Nach Ihrem altersbedingten Ausscheiden aus dem sgv im Juli dieses Jahres wurde die Ernennung von Henrique Schneider nach Plagiatsvorwürfen wieder rückgängig gemacht und bis heute wurde kein neuer Direktor gewählt. Wie sehr schadet es dem Verband, in dieser politisch turbulenten Zeit keine nach aussen starke Führung zu haben und wäre eine temporäre Wiederaufnahme Ihrer Funktion beim svg für Sie eine Option?

Für den Schweizerischen Gewerbeverband ist das momentane Führungsvakuum sicher nicht von Vorteil. Meines Wissens soll aber ein neuer Nachfolger Ende Oktober gewählt werden.

«Der notwendige Service Public der SRG kann auch mit weniger Geld finanziert werden, ohne dass ein Qualitätsverlust festzustellen sein wird. Zudem muss die sachfremde Doppelbesteuerung der Unternehmungen eliminiert werden.»

In Ihrer Zeit beim sgv und als Nationalrat haben Sie immer wieder die Gebühren-Finanzierung der SRG durch Unternehmen kritisiert und Sie sind Co-Präsident der SVP-Initiative “200 Franken sind genug”. 2018 wurde die “No-Billag”-Initiative in allen Kantonen und mit einem Nein-Anteil von fast 71.6 % klar verworfen. Wieso glauben Sie, dass die Bevölkerung dieser Initiative mehr abgewinnen kann?  

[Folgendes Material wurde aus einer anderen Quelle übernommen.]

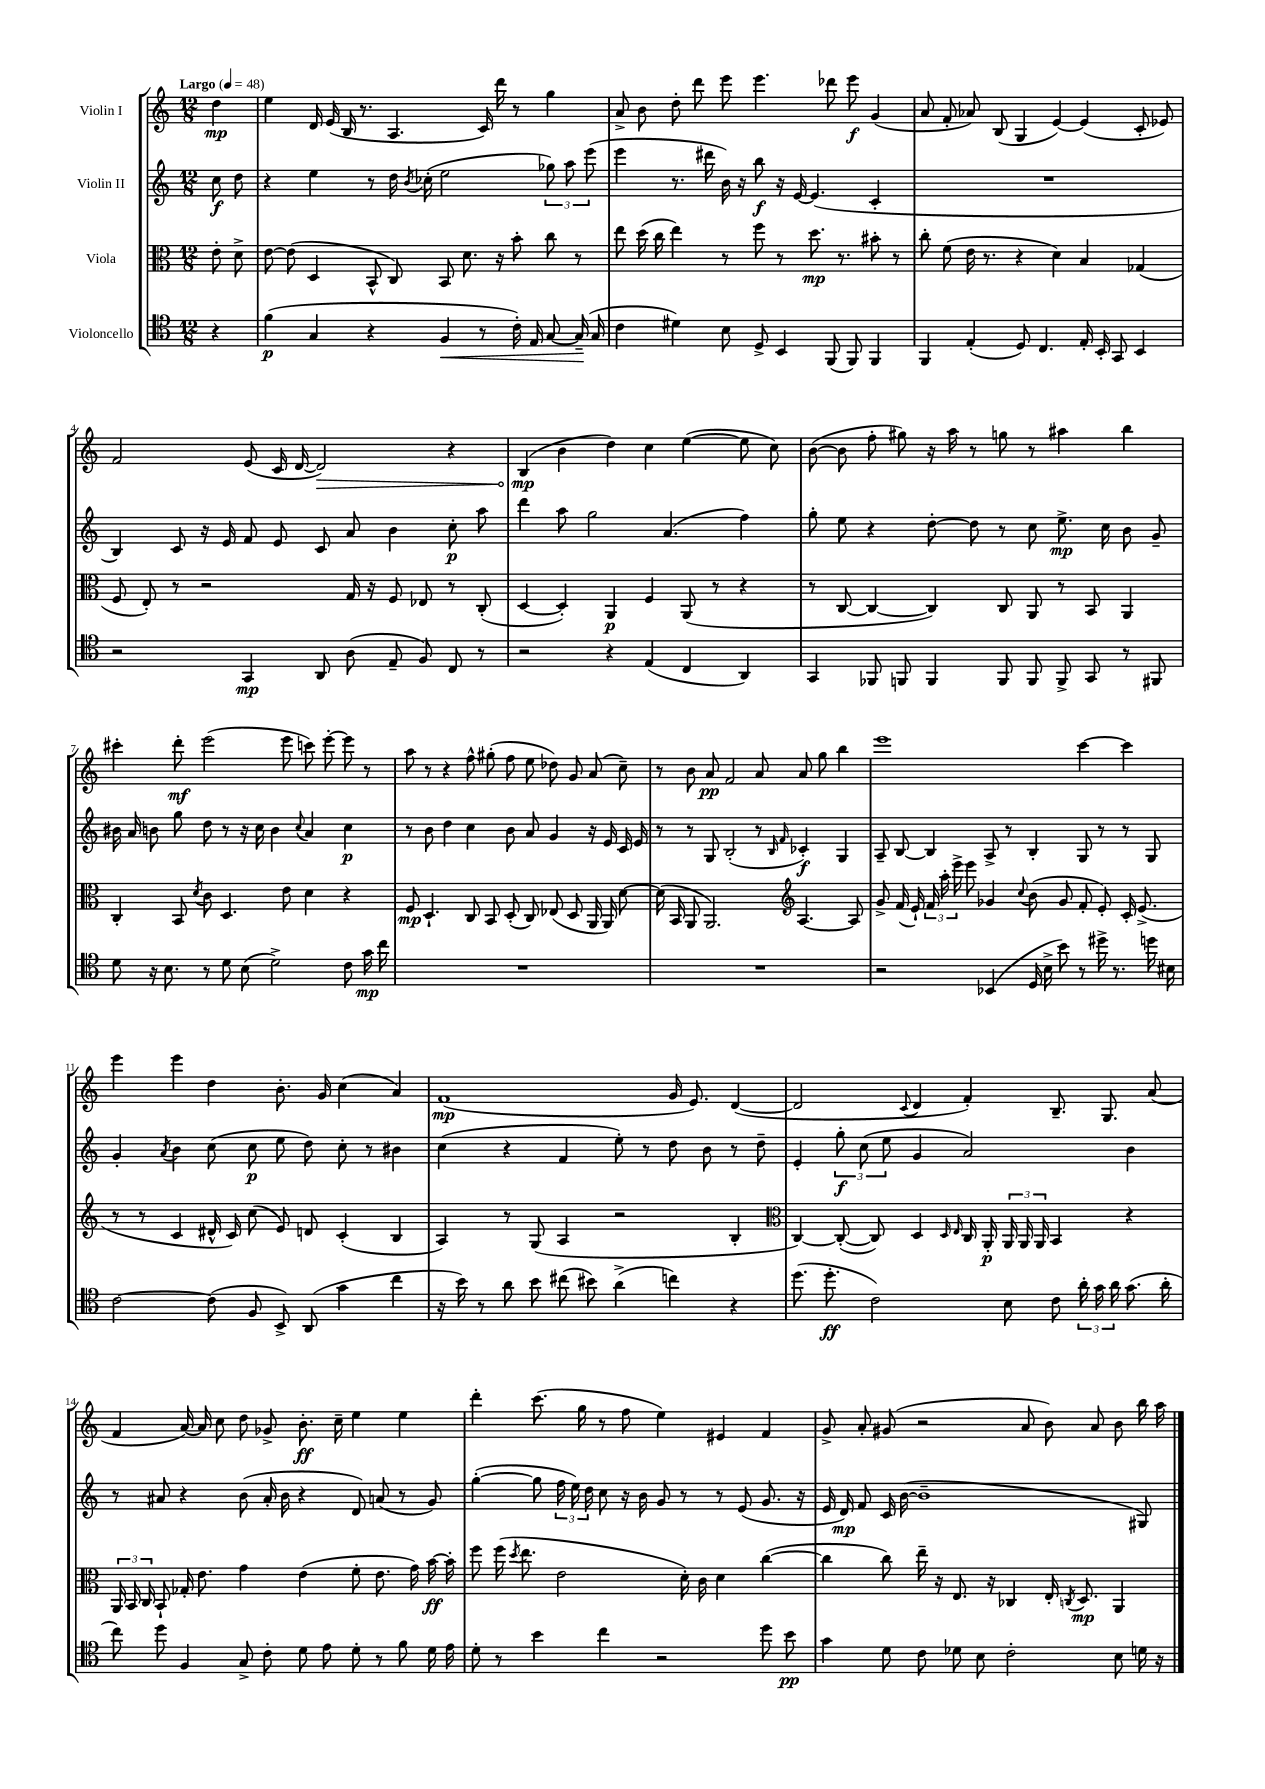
<<
\new StaffGroup <<
\new Staff = "s0" \with { instrumentName = "Violin I" } {
    \clef treble \key c \major \numericTimeSignature \time 12/8 \partial 4 \tempo "Largo" 4 = 48
    \autoBeamOff d''4\mp |
    e''4 d'16 e'16( b16 r8. a4. c'16) d'''16 r8 g''4 |
    a'8-> b'8 d''8-. d'''8 e'''8 e'''4. des'''8 e'''8\f g'4( |
    a'8 f'8-. aes'8) b8( g4 e'4~) e'4( c'8-. ees'8) |
    f'2 e'8( c'16 d'16~ \once \override Hairpin.circled-tip = ##t d'2\>) r4 |
    b4\mp\!( b'4 d''4) c''4 e''4~( e''8 c''8) |
    b'8~( b'8 f''8-. gis''8) r16 a''16 r8 g''8 r8 ais''4 b''4 |
    cis'''4-. d'''8-.\mf e'''2( e'''8 c'''8) e'''8~-. e'''8 r8 |
    a''8 r8 r4 f''8-^ gis''8-.( f''8 e''8 des''8) g'8 a'8( c''8--) |
    r8 b'8 a'8\pp f'2 a'8 a'8 g''8 b''4 |
    e'''1 c'''4~ c'''4 |
    e'''4 e'''4 d''4 b'8.-. g'16 c''4( a'4) |
    f'1\mp( g'16 e'8.) d'4~( |
    d'2 \appoggiatura { c'8 } d'4 f'4-.) b8.-- g8. a'8( |
    f'4 a'16~) a'16 c''8 d''8 ges'8-> b'8.-.\ff c''16-- e''4 e''4 |
    d'''4-. c'''8.( g''16 r8 f''8 e''4) eis'4 f'4 |
    g'8-> a'8-. gis'8( r2 a'8 b'8) a'8 b'8 b''16 a''16 \bar "|." |
}
\new Staff = "s1" \with { instrumentName = "Violin II" } {
    \clef treble \key c \major \numericTimeSignature \time 12/8 \partial 4
    \autoBeamOff c''8\f d''8 |
    r4 e''4 r8 d''16 \acciaccatura { b'8 } ces''16-.( e''2 \tuplet 3/2 { ges''8) a''8 e'''8( } |
    e'''4 r8. dis'''16 b'16) r16 b''8\f r16 e'16~ e'4.( c'4-. |
    R1. |
    b4) c'8 r16 e'16 f'8 e'8 c'8 a'8 b'4 c''8-.\p a''8 |
    d'''4 a''8 g''2 a'4.( f''4) |
    g''8-. e''8 r4 d''8~-. d''8 r8 c''8 e''8.->\mp c''16 b'8 g'8-- |
    bis'16 a'16 b'8 g''8 d''8 r8 r16 c''16 b'4 \appoggiatura { c''8 } a'4 c''4\p |
    r8 b'8 d''4 c''4 b'8 a'8 g'4 r16 e'16 c'16 e'16 |
    r8 r8 g8 b2-.( r8 \grace { b16 f'16 } ces'4-.\f) g4 |
    a8-- b8~ b4 a8-> r8 b4-. g8 r8 r8 g8 |
    g'4-. \acciaccatura { a'8 } b'4 c''8( c''8\p e''8 d''8) c''8-. r8 bis'4 |
    c''4( r4 f'4 e''8-.) r8 d''8 b'8 r8 d''8-- |
    e'4-. \tuplet 3/2 { g''8-.\f c''8( e''8 } g'4 a'2) b'4 |
    r8 ais'8 r4 b'8( ais'16-. b'16 r4 d'8) a'8( r8 g'8) |
    g''4~-.( g''8 \tuplet 3/2 { f''16 e''16) d''16 } c''8 r16 b'16 g'8 r8 r8 e'8( g'8. r16 |
    e'16 d'16\mp) f'8 c'16 b'16~( b'1-- gis8) \bar "|." |
}
\new Staff = "s2" \with { instrumentName = "Viola" } {
    \clef alto \key c \major \numericTimeSignature \time 12/8 \partial 4
    \autoBeamOff e'8-. d'8-> |
    e'8~ e'8( d4 b,8-^ c8) b,8 d'8. r16 b'8-. c''8 r8 |
    e''8 d''16( c''16 e''4) r8 f''8 r8 d''8.\mp r8. bis'8-. r8 |
    c''8-. f'8( e'16 r8. r4 d'4) b4 ges4( |
    f8 e8-.) r8 r2 g16 r16 f8 ees8 r8 c8-.( |
    d4~ d4-.) a,4\p f4 a,8( r8 r4 |
    r8 c8~ c4~ c4) c8 a,8 r8 b,8 a,4 |
    c4-. b,8 \acciaccatura { d'8 } c'8 d4. e'8 d'4 r4 |
    f8\mp d4.-! c8 b,8 d8-.( c8) ees8( d8 a,16 a,16) d'8~ |
    d'16( b,16 a,8 a,2.) \clef treble a4.~ a8 |
    g'8-> f'16( e'16-!) \tuplet 3/2 { f'16 a''16-. e'''16-> } e'''8 ges'4 \appoggiatura { c''8 } b'8( ges'8 f'8-. e'8-.) c'16-. e'8.->( |
    r8 r8 c'4 dis'16-^ c'16) c''8( e'8) d'8 c'4-.( b4 |
    a4) r8 g8( a4 r2 b4-. |
    \clef alto c4~) c8~-.( c8) d4 \grace { d16 e16 } c16 a,16-.\p \tuplet 3/2 { a,16 a,16 a,16 } b,4 r4 |
    \tuplet 3/2 { a,16 b,16 c16 } b,8-! ges16-. e'8. g'4 e'4( f'8-. e'8. g'16) b'16~\ff b'16-. |
    f''8 f''16( \acciaccatura { d''8 } e''8. e'2 d'16-.) c'16 d'4 c''4~( |
    c''4 c''8) e''16-- r16 e8. r16 ces4 e16-. \acciaccatura { c8 } d8.\mp a,4 \bar "|." |
}
\new Staff = "s3" \with { instrumentName = "Violoncello" } {
    \clef tenor \key c \major \numericTimeSignature \time 12/8 \partial 4
    \autoBeamOff r4 |
    f'4\p( g4 r4 f4\< r8 c'16-.) e16 g8~ g16--\!( g16 |
    c'4 dis'4) b8 d8-> b,4 f,8( f,8) f,4 |
    f,4 e4-.( d8) c4. e16-. b,16-. g,8 b,4 |
    r2 g,4\mp a,8 a8( e8-- f8) c8 r8 |
    r2 r4 e4( c4 a,4) |
    g,4 fes,8 f,8 f,4 f,8 f,8 f,8-> g,8 r8 fis,8 |
    d'8 r16 b8. r8 d'8 b8( d'2->) c'8 g'16\mp c''16 |
    R1. |
    R1. |
    r2 bes,4( d16 b16-> b'8) r8 dis''16-> r8. d''16 bis16 |
    c'2~ c'8( f8 b,8->) a,8( g'4 c''4 |
    r16 b'16) r8 a'8 b'8 cis''8( bis'8) a'4->( c''4) r4 |
    d''8.( d''8.-.\ff c'2) b8 c'8 \tuplet 3/2 { a'16-. g'16 a'16 } g'8.( a'16-. |
    c''8) d''8 f4 g8-> c'8-. d'8 e'8 d'8-. r8 f'8 d'16 e'16 |
    d'8-. r8 b'4 c''4 r2 d''8 b'8\pp |
    g'4 d'8 c'8 des'8 b8 c'2-. b8 d'16 r16 \bar "|." |
}
>>
>>
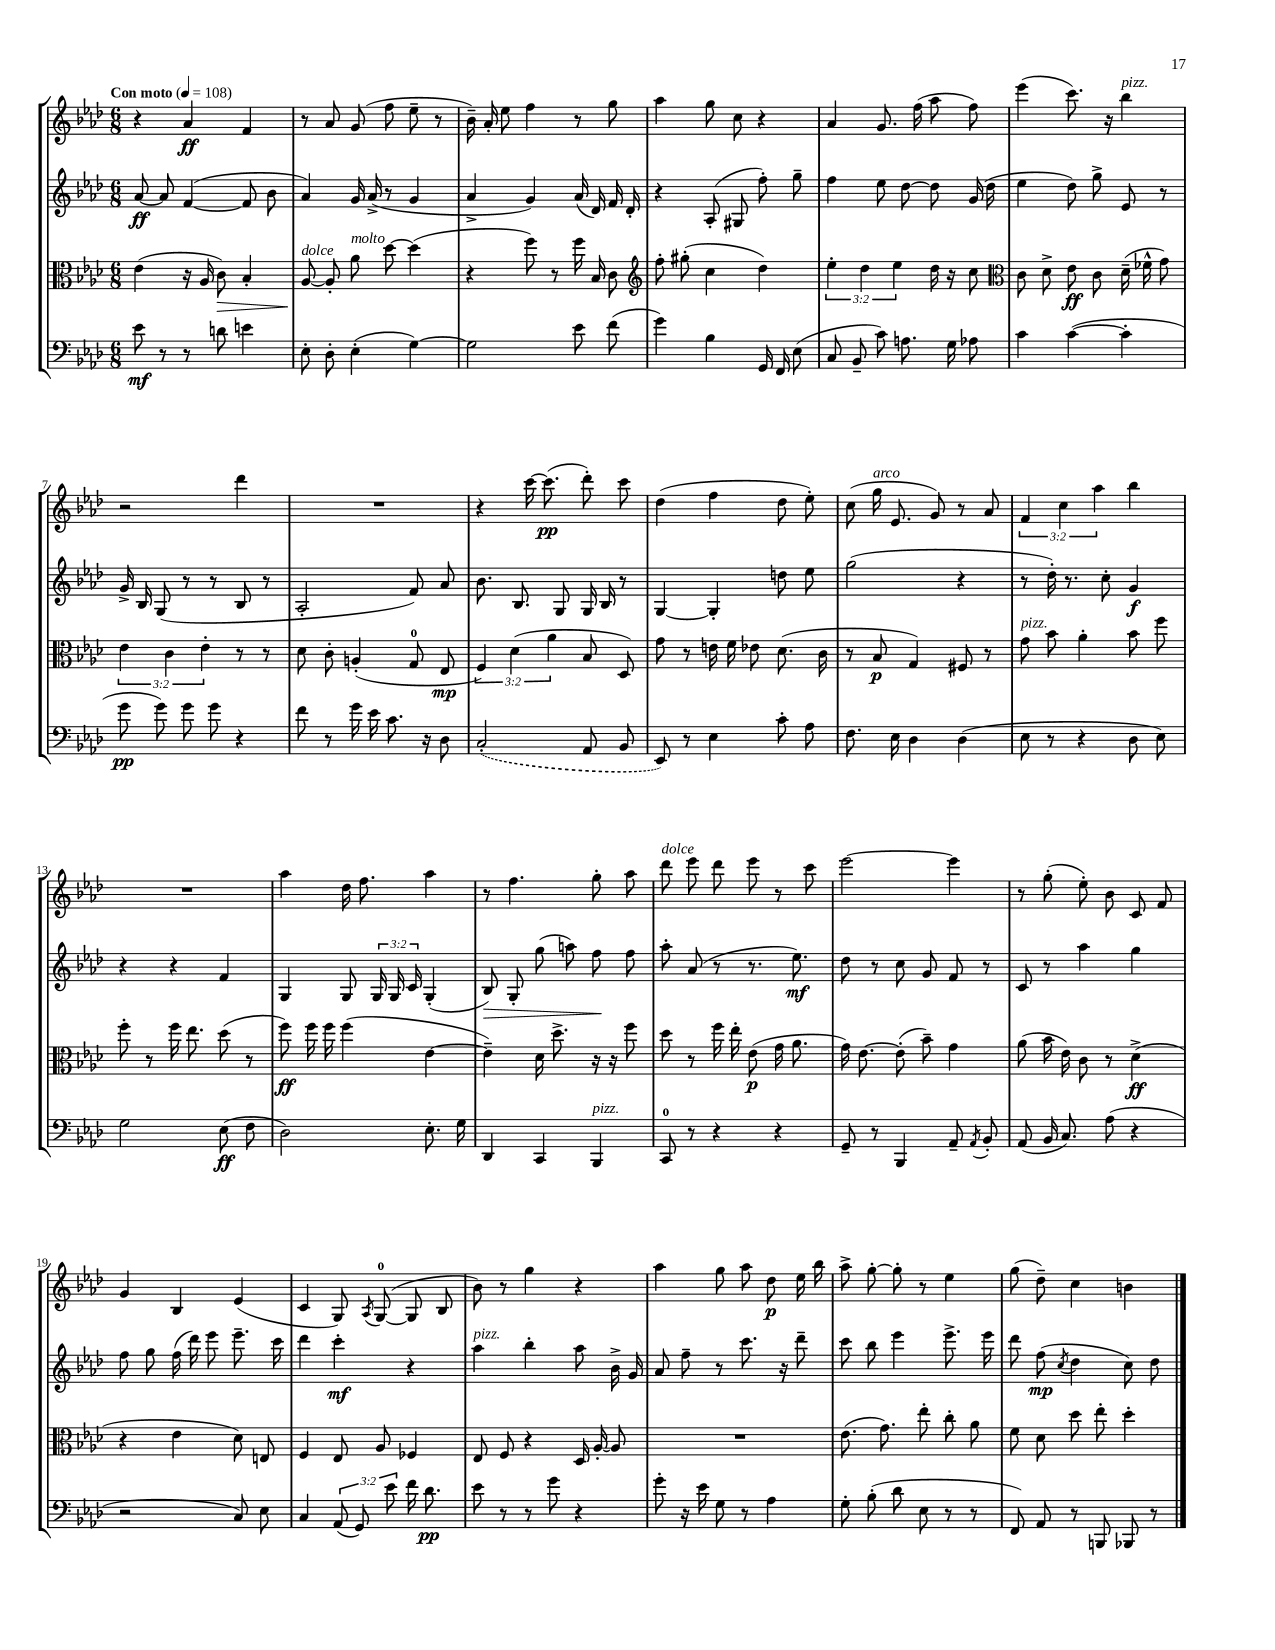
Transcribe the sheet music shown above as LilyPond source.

<<
\new StaffGroup <<
\new Staff = "s0" {
    \clef treble \key aes \major \numericTimeSignature \time 6/8 \override Staff.TupletNumber.text = #tuplet-number::calc-fraction-text \tempo "Con moto" 4 = 108
    \autoBeamOff r4 aes'4\ff f'4 |
    r8 aes'8 g'8( f''8 ees''8-- r8 |
    bes'16--) aes'16-. ees''8 f''4 r8 g''8 |
    aes''4 g''8 c''8 r4 |
    aes'4 g'8. f''16( aes''8 f''8) |
    ees'''4( c'''8.) r16 bes''4^\markup { \italic "pizz." } |
    r2 des'''4 |
    R2. |
    r4 c'''16~ c'''8.\pp( des'''8-.) c'''8 |
    des''4( f''4 des''8 ees''8-.) |
    c''8( g''16^\markup { \italic "arco" } ees'8. g'8) r8 aes'8 |
    \tuplet 3/2 { f'4 c''4 aes''4 } bes''4 |
    R2. |
    aes''4 des''16 f''8. aes''4 |
    r8 f''4. g''8-. aes''8 |
    des'''8^\markup { \italic "dolce" } ees'''8 des'''8 ees'''8 r8 c'''8 |
    ees'''2~ ees'''4 |
    r8 g''8-.( ees''8-.) bes'8 c'8 f'8 |
    g'4 bes4 ees'4( |
    c'4 g8) \acciaccatura { aes8 } g8-0~( g8 bes8 |
    bes'8) r8 g''4 r4 |
    aes''4 g''8 aes''8 des''8\p ees''16 bes''16 |
    aes''8-> g''8~-. g''8-. r8 ees''4 |
    g''8( des''8--) c''4 b'4 \bar "|." |
}
\new Staff = "s1" {
    \clef treble \key aes \major \numericTimeSignature \time 6/8 \override Staff.TupletNumber.text = #tuplet-number::calc-fraction-text
    \autoBeamOff aes'8~\ff aes'8 f'4~( f'8 bes'8 |
    aes'4) g'16 aes'16->( r8 g'4 |
    aes'4-> g'4) aes'16( des'16) f'16 des'16-. |
    r4 aes8-.( gis8 f''8-.) g''8-- |
    f''4 ees''8 des''8~ des''8 g'16( des''16 |
    ees''4 des''8) g''8-> ees'8 r8 |
    g'16-> bes16 g8( r8 r8 bes8 r8 |
    aes2-. f'8) aes'8 |
    bes'8. bes8. g8 g16 bes16 r8 |
    g4~ g4-. d''8 ees''8 |
    g''2( r4 |
    r8 des''16-.) r8. c''8-. g'4\f |
    r4 r4 f'4 |
    g4 g8 \tuplet 3/2 { g16 g16 c'16 } g4-.( |
    bes8\>) g8-. g''8( a''8) f''8\! f''8 |
    aes''8-. aes'8( r8 r8. ees''8.\mf) |
    des''8 r8 c''8 g'8 f'8 r8 |
    c'8 r8 aes''4 g''4 |
    f''8 g''8 f''16( des'''16) ees'''8 ees'''8.-- c'''16 |
    des'''4 c'''4-.\mf r4 |
    aes''4^\markup { \italic "pizz." } bes''4-. aes''8 bes'16-> g'16 |
    aes'8 f''8-- r8 c'''8. r16 des'''8-- |
    c'''8 bes''8 ees'''4 ees'''8.-> ees'''16 |
    des'''8 f''8\mp( \acciaccatura { c''8 } des''4 c''8) des''8 \bar "|." |
}
\new Staff = "s2" {
    \clef alto \key aes \major \numericTimeSignature \time 6/8 \override Staff.TupletNumber.text = #tuplet-number::calc-fraction-text
    \autoBeamOff ees'4( r16 aes16 c'8\>) bes4-. |
    aes8~\!^\markup { \italic "dolce" } aes8-. aes'8^\markup { \italic "molto" } des''8~ des''4( |
    r4 f''8) r8 f''16 bes16 c'8 |
    \clef treble f''8-. gis''8-.( c''4 des''4) |
    \tuplet 3/2 { ees''4-. des''4 ees''4 } des''16 r16 c''8 |
    \clef alto c'8 des'8-> ees'8\ff c'8 des'16--( fes'16-^ g'8) |
    \tuplet 3/2 { ees'4 c'4 ees'4-. } r8 r8 |
    des'8 c'8-. a4-.( g8-0 ees8\mp |
    \tuplet 3/2 { f4) des'4( aes'4 } bes8 des8) |
    g'8 r8 e'16 f'16 ees'8 des'8.( c'16 |
    r8 bes8\p g4) fis8 r8 |
    g'8^\markup { \italic "pizz." } bes'8 aes'4-. bes'8 f''8 |
    f''8-. r8 f''16 ees''8. des''8( r8 |
    f''8\ff) f''16 f''16 f''4( ees'4~ |
    ees'4--) des'16 des''8.-> r16 r16 f''8 |
    des''8 r8 f''16 ees''16-. ees'8\p( g'16 aes'8. |
    g'16) ees'8.~ ees'8-.( bes'8--) g'4 |
    aes'8( bes'16 ees'16) c'8 r8 des'4->\ff( |
    r4 ees'4 des'8) e8 |
    f4 ees8 aes8 fes4 |
    ees8 f8 r4 des16 aes16~-. aes8 |
    R2. |
    ees'8.( g'8.) ees''8-. c''8-. aes'8 |
    f'8 des'8 des''8 ees''8-. des''4-. \bar "|." |
}
\new Staff = "s3" {
    \clef bass \key aes \major \numericTimeSignature \time 6/8 \override Staff.TupletNumber.text = #tuplet-number::calc-fraction-text
    \autoBeamOff ees'8\mf r8 r8 d'8 e'4 |
    ees8-. des8-. ees4-.( g4~) |
    g2 ees'8 f'8( |
    g'4) bes4 g,16 f,16 ees8( |
    c8 bes,8-- c'8) a8. g16 aes8 |
    c'4 c'4~( c'4-. |
    g'8\pp g'8) g'8 g'8 r4 |
    f'8 r8 g'16 ees'16 c'8. r16 des8 |
    \once \slurDashed c2-.( aes,8 bes,8 |
    ees,8) r8 ees4 c'8-. aes8 |
    f8. ees16 des4 des4( |
    ees8 r8 r4 des8 ees8) |
    g2 ees8\ff( f8 |
    des2) ees8.-. g16 |
    des,4 c,4 bes,,4^\markup { \italic "pizz." } |
    c,8-0 r8 r4 r4 |
    g,8-- r8 bes,,4 aes,8-- \acciaccatura { aes,8 } bes,8-. |
    aes,8( bes,16 c8.) aes8( r4 |
    r2 c8) ees8 |
    c4 \tuplet 3/2 { aes,8( g,8) ees'8 } f'16 des'8.\pp |
    ees'8 r8 r8 g'8 r4 |
    g'8-. r16 ees'16 g8 r8 aes4 |
    g8-. bes8-.( des'8 ees8 r8 r8 |
    f,8) aes,8 r8 b,,8 bes,,8 r8 \bar "|." |
}
>>
>>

Die Bevölkerung erkennt immer mehr, dass sich die SRG argumentativ in einer Wagenburg verbarrikadiert hat und phantasielos den Landeszusammenhalt beschwört. Nur schon angesichts der Tatsache, wonach 20’000 Tessiner die Initiative unterschrieben haben, glaubt eine Mehrheit wohl kaum mehr daran. Anders gesagt, der notwendige Service Public der SRG kann auch mit weniger Geld finanziert werden, ohne dass ein Qualitätsverlust festzustellen sein wird. Zudem muss die sachfremde Doppelbesteuerung der Unternehmungen eliminiert werden.

Zum Schluss des Interviews haben Sie zwei Wünsche frei, wie sehen die aus?

Für unser Land möchte ich mich auf einen Wunsch beschränken: Zusammenhalt in der Vielfalt. Angesichts der Kriege in der Ukraine und im Nahen Osten hoffe ich, dass Friedenslösungen gefunden werden können.